The Bureau of Labor Statistics shows that across the country, as of Dec. 3, 2021, employment has risen by 210,000 in November 2021 in all areas except retail. The unemployment rate has declined to 4.2%. But the quit rate, in California, has risen to 3%.
Tips from the Pros
In normal times—whether at home or at work, on-site or remote—good communication is at the top of the list when it comes to creating a happy, productive workplace and business matters generally work smoothly. During these pandemic times, when everyone is stretched in one way or another, and remoteness from others is part of the norm, valuing communication, learning how to improve it, is even more important. So where do companies begin to address workplace situations and imagine improvements?
“The No. 1 thing is engagement,” says Joe Madigan, CEO of Nelson. “Be visible to your employees and have a high level of engagement. And expect the same thing from employees.
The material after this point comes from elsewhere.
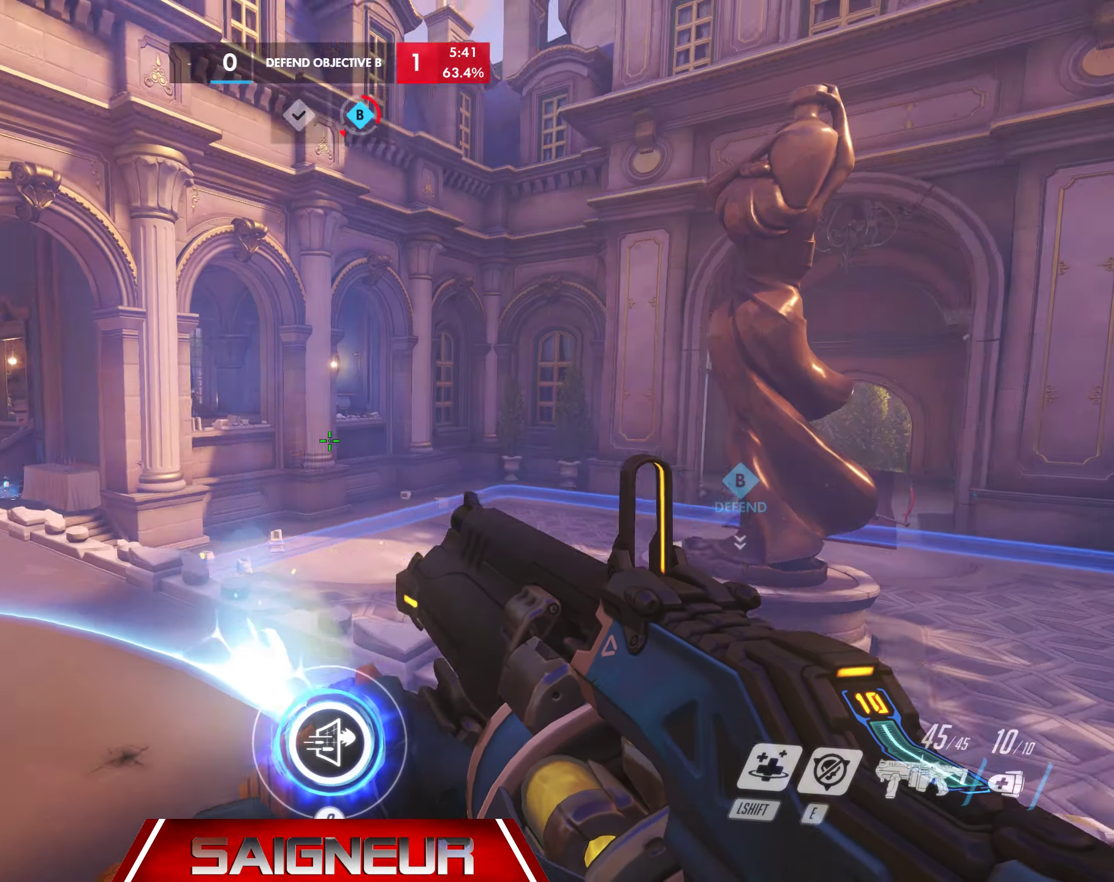
{"keys": ["a"], "mouse": [], "events": [[16, "a", "up"], [333, "w", "down"], [383, "a", "down"], [400, "w", "up"]]}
And those employees looking for remote work—there’s plenty of remote work out there, which means that corporations need to always keep that in mind so they remain competitive in attracting and retaining the top employees.”
Communicating for engagement is key, according to Chuck McPherson, partner, Leap Solutions Group, Inc. “Communicating for engagement requires clear consistent messaging,” says McPherson. “It involves openness and honesty; trust and transparency; goals; purpose and direction; and accountability for employees and management. Wherever you start in your process is not the wrong place. And remember, your people are the foundation of your success,” he adds. “You have to be deliberately intentional, so working on the business is critical, versus working in the business. When you’re working in the business, you’re spending less time supporting and developing your employees and clients.”
Sonoma State University’s Rob Eyler, Ph.D., advises patience. “The most important thing is to think and recognize that we had a deep recession, [and] it takes time to climb out of it,” he says. “We are now in the latter stages of recovery. We’re kind of sorting things out.” For employers, he also advises addressing safety in the workplace. “Recognize that people are concerned about the work environment, so the more employers can talk about worker safety, and the good things about coming back to the office, the better.”
“We all know that the workers are missing,” says Karen Alary, The Personnel Perspective. “The shortage of workers is hurting every business we work with. But there’s so much happening in business right now—expectations are high, deadlines are short and burn-out is on the horizon. People are working harder than ever. I remain optimistic that everything will rebalance and right itself, and we’ll be back on track with a healthy level of productivity balanced with realistic expectations for our employees.”
“There are so many things that people can do,” says Rayona Sharpnack, founder and CEO of the Institute for Women’s Leadership. “But you need to have a mindset that what you do makes a difference. You can argue that both ways: Nothing I do makes a difference, or anything I do can make a difference. I choose the second.”